From Summa Theologiae, IIa-IIae, question 23, article 1:
Objection 1. It would seem that charity is not friendship. For nothing is so appropriate to friendship as to dwell with one’s friend, according to the Philosopher (Ethic. viii, 5). Now charity is of man towards God and the angels, “whose dwelling [Douay: ‘conversation’] is not with men” (Daniel 2:11). Therefore charity is not friendship.
Objection 2. Further, there is no friendship without return of love (Ethic. viii, 2). But charity extends even to one’s enemies, according to Matthew 5:44: “Love your enemies.” Therefore charity is not friendship.
Objection 3. Further, according to the Philosopher (Ethic. viii, 3) there are three kinds of friendship, directed respectively towards the delightful, the useful, or the virtuous. Now charity is not the friendship for the useful or delightful; for Jerome says in his letter to Paulinus which is to be found at the beginning of the Bible: “True friendship cemented by Christ, is where men are drawn together, not by household interests, not by mere bodily presence, not by crafty and cajoling flattery, but by the fear of God, and the study of the Divine Scriptures.” No more is it friendship for the virtuous, since by charity we love even sinners, whereas friendship based on the virtuous is only for virtuous men (Ethic. viii). Therefore charity is not friendship.
On the contrary, It is written (John 15:15): “I will not now call you servants . . . but My friends.” Now this was said to them by reason of nothing else than charity. Therefore charity is friendship.
I answer that, According to the Philosopher (Ethic. viii, 2,3) not every love has the character of friendship, but that love which is together with benevolence, when, to wit, we love someone so as to wish good to him. If, however, we do not wish good to what we love, but wish its good for ourselves, (thus we are said to love wine, or a horse, or the like), it is love not of friendship, but of a kind of concupiscence. For it would be absurd to speak of having friendship for wine or for a horse.
Yet neither does well-wishing suffice for friendship, for a certain mutual love is requisite, since friendship is between friend and friend: and this well-wishing is founded on some kind of communication.
Accordingly, since there is a communication between man and God, inasmuch as He communicates His happiness to us, some kind of friendship must needs be based on this same communication, of which it is written (1 Corinthians 1:9): “God is faithful: by Whom you are called unto the fellowship of His Son.” The love which is based on this communication, is charity: wherefore it is evident that charity is the friendship of man for God.

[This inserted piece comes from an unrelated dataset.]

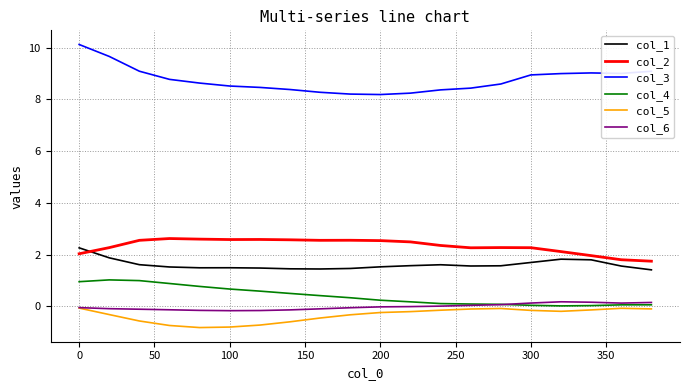

Which series has the largest range (max minus min)?

col_3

Reply to Objection 1. Man’s life is twofold. There is his outward life in respect of his sensitive and corporeal nature: and with regard to this life there is no communication or fellowship between us and God or the angels. The other is man’s spiritual life in respect of his mind, and with regard to this life there is fellowship between us and both God and the angels, imperfectly indeed in this present state of life, wherefore it is written (Philippians 3:20): “Our conversation is in heaven.” But this “conversation” will be perfected in heaven, when “His servants shall serve Him, and they shall see His face” (Apocalypse 22:3-4). Therefore charity is imperfect here, but will be perfected in heaven.
Reply to Objection 2. Friendship extends to a person in two ways: first in respect of himself, and in this way friendship never extends but to one’s friends: secondly, it extends to someone in respect of another, as, when a man has friendship for a certain person, for his sake he loves all belonging to him, be they children, servants, or connected with him in any way. Ondeed so much do we love our friends, that for their sake we love all who belong to them, even if they hurt or hate us; so that, in this way, the friendship of charity extends even to our enemies, whom we love out of charity in relation to God, to Whom the friendship of charity is chiefly directed.
Reply to Objection 3. The friendship that is based on the virtuous is directed to none but a virtuous man as the principal person, but for his sake we love those who belong to him, even though they be not virtuous: in this way charity, which above all is friendship based on the virtuous, extends to sinners, whom, out of charity, we love for God’s sake.
I see how there’s oftentimes a “friendship of charity” that extends to friends of your friends: people you put up with, treat well, or otherwise show grace towards, despite (say) having nothing in common with them or even positively disliking them–because they’re your friend’s friend. This is fairly common. You see it in everything from wedding drama (e.g. bridesmaids putting aside their differences and acting cordially for their friend’s sake during a bachelorette party) to business transactions (e.g. renting a flat to someone solely on the basis of a personal referral). (And if these examples aren’t convincing, there are plenty others.) However, I don’t see why this should be unique to friendship. You find the same sort of thing in romantic relationships too (e.g. befriending your spouse’s friends or, conversely, befriending your friend’s spouse), even when friendship isn’t involved (e.g. loving your spouse’s difficult parents or siblings). There’s nothing special about *friendship* in particular. So yes, agape does extend philia–but it’s equally true that it extends eros, storge, etc. In that case, I don’t see why charity should be thought of as a type of friendship at all (at least not for reasons re: objection/reply 2).